3.3 Feature normalization
Each feature had a different range. We applied a standard scale to normalize the mean and standard deviation of each feature to (0, 1) by subtracting the mean value of the feature and dividing by its standard deviation value.
3.4 Hidden layer composition
In our study, the hidden layer was comprised of two layers. We employed the Relu (rectified linear unit) activation function for each layer. We applied the dropout technique to each hidden layer, which is a simple method to prevent overfitting in neural networks.
3.5 XGBoost
XGBoost is an algorithm that overcomes the shortcomings of GBM (gradient boosting machine). The disadvantages of GBM include long learning times and overfitting problems. The most common ways to solve these problems are through parallelization and regularization. Our dataset contained null values, which MLP replaced with the corresponding median values, but XGBoost has a procedure to process null values, so utilized that procedure.
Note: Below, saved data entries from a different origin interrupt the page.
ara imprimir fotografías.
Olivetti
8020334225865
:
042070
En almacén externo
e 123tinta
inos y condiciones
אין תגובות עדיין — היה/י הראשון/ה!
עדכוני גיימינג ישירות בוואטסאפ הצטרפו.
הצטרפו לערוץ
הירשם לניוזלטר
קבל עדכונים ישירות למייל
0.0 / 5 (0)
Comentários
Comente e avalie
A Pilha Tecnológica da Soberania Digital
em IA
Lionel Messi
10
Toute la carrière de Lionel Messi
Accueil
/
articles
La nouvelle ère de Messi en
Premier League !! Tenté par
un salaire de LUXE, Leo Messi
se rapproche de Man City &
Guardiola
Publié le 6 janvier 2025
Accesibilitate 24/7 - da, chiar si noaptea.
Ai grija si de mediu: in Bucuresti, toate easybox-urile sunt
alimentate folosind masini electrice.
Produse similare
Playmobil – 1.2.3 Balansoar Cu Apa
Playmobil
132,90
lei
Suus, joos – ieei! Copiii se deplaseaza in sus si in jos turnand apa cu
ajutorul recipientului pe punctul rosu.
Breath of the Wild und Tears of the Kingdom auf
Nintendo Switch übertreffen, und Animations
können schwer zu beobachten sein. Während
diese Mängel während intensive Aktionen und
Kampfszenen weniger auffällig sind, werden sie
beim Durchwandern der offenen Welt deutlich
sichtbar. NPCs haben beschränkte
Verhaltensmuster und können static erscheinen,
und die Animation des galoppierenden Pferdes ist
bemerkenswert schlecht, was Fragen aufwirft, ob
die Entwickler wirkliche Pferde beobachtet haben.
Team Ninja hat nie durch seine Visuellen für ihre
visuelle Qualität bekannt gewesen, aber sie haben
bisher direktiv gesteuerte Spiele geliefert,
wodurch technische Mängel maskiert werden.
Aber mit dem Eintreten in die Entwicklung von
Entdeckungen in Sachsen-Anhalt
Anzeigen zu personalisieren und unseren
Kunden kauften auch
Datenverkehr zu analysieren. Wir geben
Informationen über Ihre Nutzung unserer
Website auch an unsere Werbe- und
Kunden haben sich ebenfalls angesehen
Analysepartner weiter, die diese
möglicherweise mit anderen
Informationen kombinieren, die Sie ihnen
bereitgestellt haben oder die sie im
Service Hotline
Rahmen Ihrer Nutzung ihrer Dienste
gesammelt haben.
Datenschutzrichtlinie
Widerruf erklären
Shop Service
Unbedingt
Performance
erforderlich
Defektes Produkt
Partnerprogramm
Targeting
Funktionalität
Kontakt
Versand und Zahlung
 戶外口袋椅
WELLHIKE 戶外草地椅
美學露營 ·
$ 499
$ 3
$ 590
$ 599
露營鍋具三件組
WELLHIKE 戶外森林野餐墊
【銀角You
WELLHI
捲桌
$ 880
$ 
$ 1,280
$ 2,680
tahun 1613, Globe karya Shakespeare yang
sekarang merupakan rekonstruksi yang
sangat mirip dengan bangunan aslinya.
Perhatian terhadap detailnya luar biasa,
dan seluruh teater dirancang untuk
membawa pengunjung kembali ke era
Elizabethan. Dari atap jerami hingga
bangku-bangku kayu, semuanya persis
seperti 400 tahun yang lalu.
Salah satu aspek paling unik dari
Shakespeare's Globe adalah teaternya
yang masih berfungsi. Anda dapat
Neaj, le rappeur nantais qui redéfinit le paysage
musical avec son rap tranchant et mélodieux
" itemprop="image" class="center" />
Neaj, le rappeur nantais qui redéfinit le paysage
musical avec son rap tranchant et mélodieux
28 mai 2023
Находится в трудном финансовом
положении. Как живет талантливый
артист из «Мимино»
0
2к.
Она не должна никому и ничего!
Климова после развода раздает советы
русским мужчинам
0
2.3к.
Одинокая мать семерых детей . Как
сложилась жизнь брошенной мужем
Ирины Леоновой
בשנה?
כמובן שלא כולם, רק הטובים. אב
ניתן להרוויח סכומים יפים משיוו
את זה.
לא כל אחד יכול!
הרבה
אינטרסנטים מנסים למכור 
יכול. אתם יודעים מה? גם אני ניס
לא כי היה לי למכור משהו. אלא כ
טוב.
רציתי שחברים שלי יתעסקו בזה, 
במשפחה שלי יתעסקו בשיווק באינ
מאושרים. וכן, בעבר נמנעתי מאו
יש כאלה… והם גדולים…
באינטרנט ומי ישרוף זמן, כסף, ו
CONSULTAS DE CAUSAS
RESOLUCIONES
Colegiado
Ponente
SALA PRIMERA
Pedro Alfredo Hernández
The max_depth argument in XGBoost is one factor determining the depth of the decision tree. Setting max_depth to a large number increases complexity and can lead to overfitting. This study found that max_depth was optimally set to 2.
3.6 LightGBM
The difference between LightGBM and XGBoost is the method by which the tree grows. XGBoost creates a deeper level within the leaf (level-wise/depth-wise), and LightGBM generates a leaf at the same level (leaf-wise). LightGBM uses a leaf-centered tree-splitting method to split leaf nodes with the maximum loss value, creating an asymmetric tree. To avoid overfitting in LightGBM, an experiment was conducted by adjusting num_leaves and min_child_samples.
3.7 Ensemble model results (DNN, ML)
We developed a new ensemble model by combining our DL model with our two ML models to improve AI performance. We used the validation loss for model optimization.
4.0 K-Fold Cross-validation
In our study, we divided a total of 5145 datasets at a ratio of 8:2 to create the training set and test set. We set the validation data ratio to 0.2 for the training set, which was evaluated using validation loss for model optimization based on the training data. If the number of validation data is increased, the number of training data decreases, leading to a problem of high bias. We used k-fold cross validation to prevent data loss of the training set.
5.0 SHAP (Shapley Adaptive Explanations)
SHAP is an acronym for Shapley Adaptive Explanations. Relating to the Shapley value, as the name suggests. In our experiment of MLP, we can calculate SHAP value using DeepLIFT.